» **About this task**:
Each line of the records below that holds "lines" should be returned.
==== Information provided ====
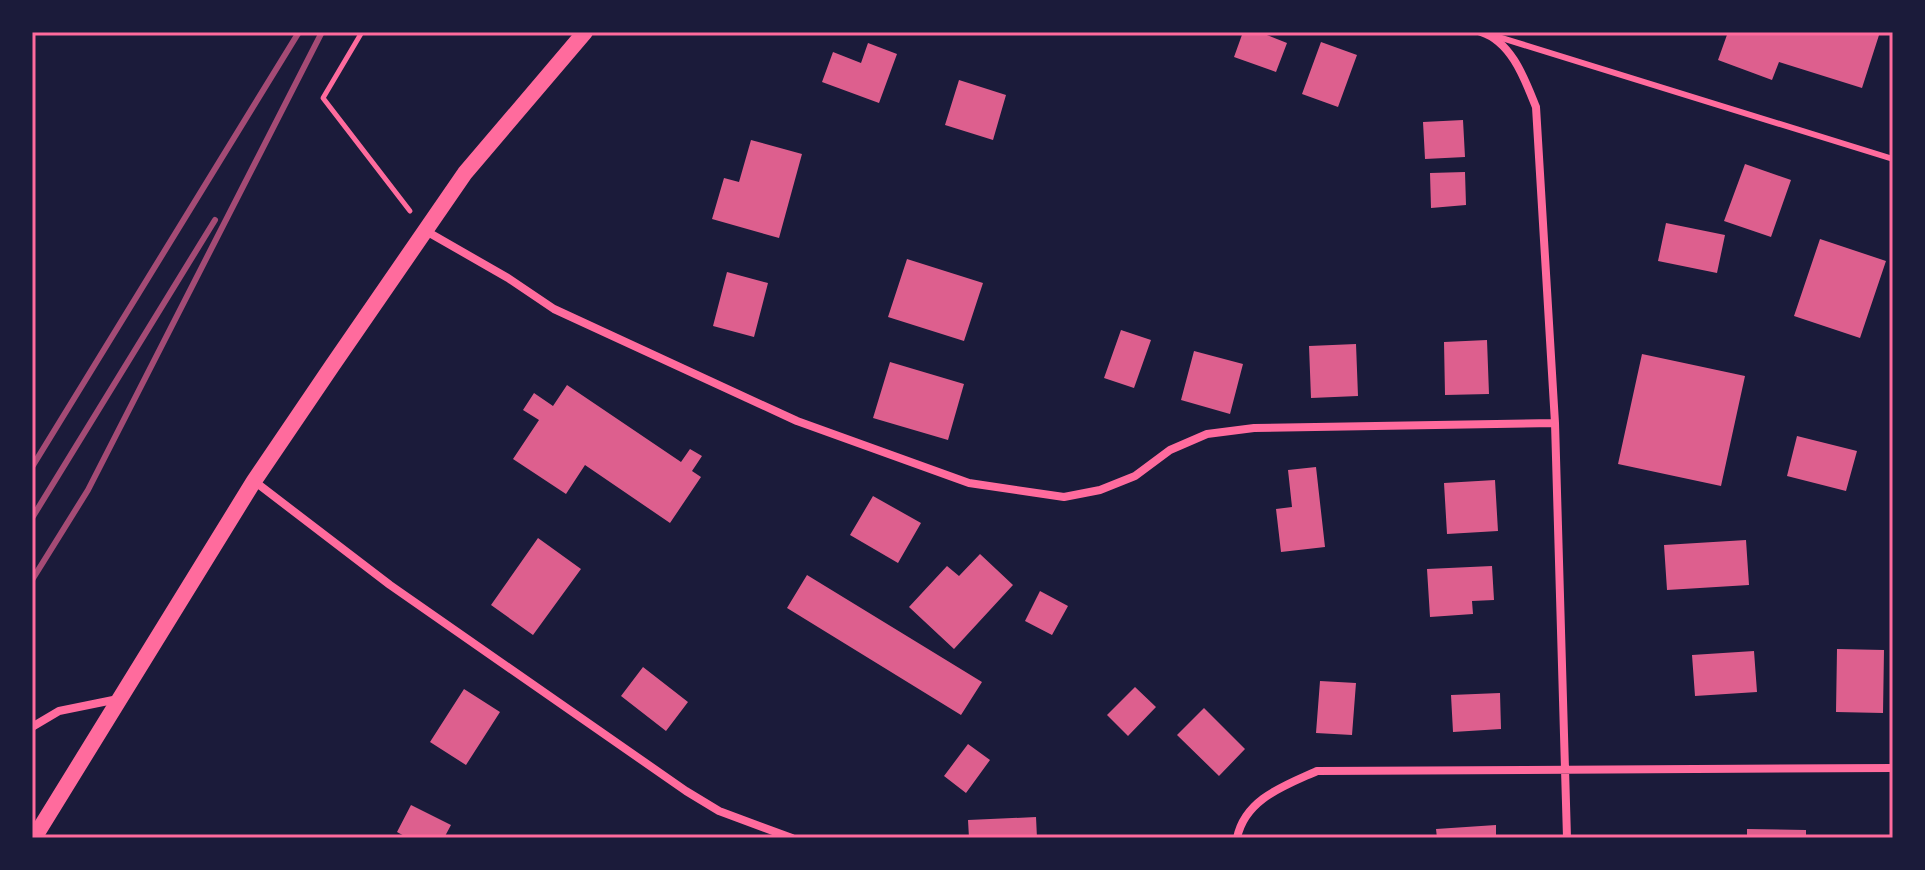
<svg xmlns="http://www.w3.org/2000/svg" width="1925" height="870" font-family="'Fira Sans',sans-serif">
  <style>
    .building { fill: #dd5f8e }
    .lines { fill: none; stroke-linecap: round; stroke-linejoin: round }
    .path { stroke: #ff6b9d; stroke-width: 5 }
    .service { stroke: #ff6b9d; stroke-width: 6 }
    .minor { stroke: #ff6b9d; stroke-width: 8 }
    .secondary { stroke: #ff6b9d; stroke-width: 16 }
    .rail { stroke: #a44b75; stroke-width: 6 }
    .neatline { fill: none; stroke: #ff6b9d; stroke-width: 3 }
  </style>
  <rect width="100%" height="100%" fill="#1b1b3a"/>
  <path class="building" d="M1243,32H1259L1287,43L1276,72L1234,57Z
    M1728,32H1880L1862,88L1779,62L1772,80L1718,60Z
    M1321,42L1357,55L1338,107L1302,94Z
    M868,43L897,54L879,103L822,82L833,52L861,63Z
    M959,80L1006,95L993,140L945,125Z
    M1463,120L1465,157L1425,159L1423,122Z
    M751,140L802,154L779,238L712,219L724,178L739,182Z
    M1745,164L1791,180L1771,237L1724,221Z
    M1465,172L1466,205L1431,208L1430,173Z
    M1666,223L1725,235L1717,273L1658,261Z
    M1820,239L1886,261L1860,338L1794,316Z
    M907,259L983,283L964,341L888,317Z
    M727,272L768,283L754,337L713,326Z
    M1121,330L1151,340L1134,388L1104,378Z
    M1487,340L1489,394L1445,395L1444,342Z
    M1356,344L1358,396L1311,398L1309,346Z
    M1194,351L1243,364L1230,414L1181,400Z
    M1642,354L1745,376L1721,486L1618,464Z
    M890,362L964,384L948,440L873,418Z
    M567,385L681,462L690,449L702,456L692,471L701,477L670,523L585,465L566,494L513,459L539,420L523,410L534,393L553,406Z
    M1797,436L1857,451L1846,491L1787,476Z
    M1316,467L1325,547L1281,552L1276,509L1292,507L1288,470Z
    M1495,480L1498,531L1447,534L1444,483Z
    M873,496L921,523L898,563L850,535Z
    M538,538L581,569L533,635L491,605Z
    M1746,540L1749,585L1667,590L1664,545Z
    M980,554L1013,585L954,649L909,607L947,566L959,576Z
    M1492,566L1494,600L1472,601L1473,614L1430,617L1427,569Z
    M807,575L982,682L961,715L787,608Z
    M1040,591L1068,606L1052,635L1025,621Z
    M1837,649L1884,650L1883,713L1836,712Z
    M1754,651L1757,692L1695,696L1692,655Z
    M643,667L688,702L666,731L621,696Z
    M1320,681L1356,683L1352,735L1316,733Z
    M1135,687L1156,707L1128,736L1107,715Z
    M464,689L500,712L466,765L430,742Z
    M1500,693L1501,729L1453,732L1451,695Z
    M1204,708L1245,749L1219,776L1177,735Z
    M968,744L990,760L966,793L944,776Z
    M411,805L451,825L444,838H408L397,832Z
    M1036,817L1037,838H969L968,820Z
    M1496,825V838H1437L1436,829Z
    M1747,829L1806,830V838H1747Z"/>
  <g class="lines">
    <path class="path" d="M362,32L323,98L410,211"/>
    <path class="service" d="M1492,35L1893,159"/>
    <path class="minor" d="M1481,32C1512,42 1525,80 1536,107L1555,423L1567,838
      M426,231L508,278L554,309L797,421L969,483L1064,497L1100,490L1135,476L1170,450L1207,434L1254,428L1555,423
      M254,481L390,585L686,791L719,811L792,838
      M32,727L59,711L118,699
      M1237,838C1245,799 1284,786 1317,771L1893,768"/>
    <path class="secondary" d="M34,838L254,481L332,366L465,173L585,32"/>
    <path class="rail" d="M32,467L299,32
      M32,518L215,220
      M32,580L88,490L322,32"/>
  </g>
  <rect width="1925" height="870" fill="none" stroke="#1b1b3a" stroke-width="68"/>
  <rect x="34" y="34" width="1857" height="802" class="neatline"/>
</svg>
====
» **Your solution**:
    .lines { fill: none; stroke-linecap: round; stroke-linejoin: round }
  <g class="lines">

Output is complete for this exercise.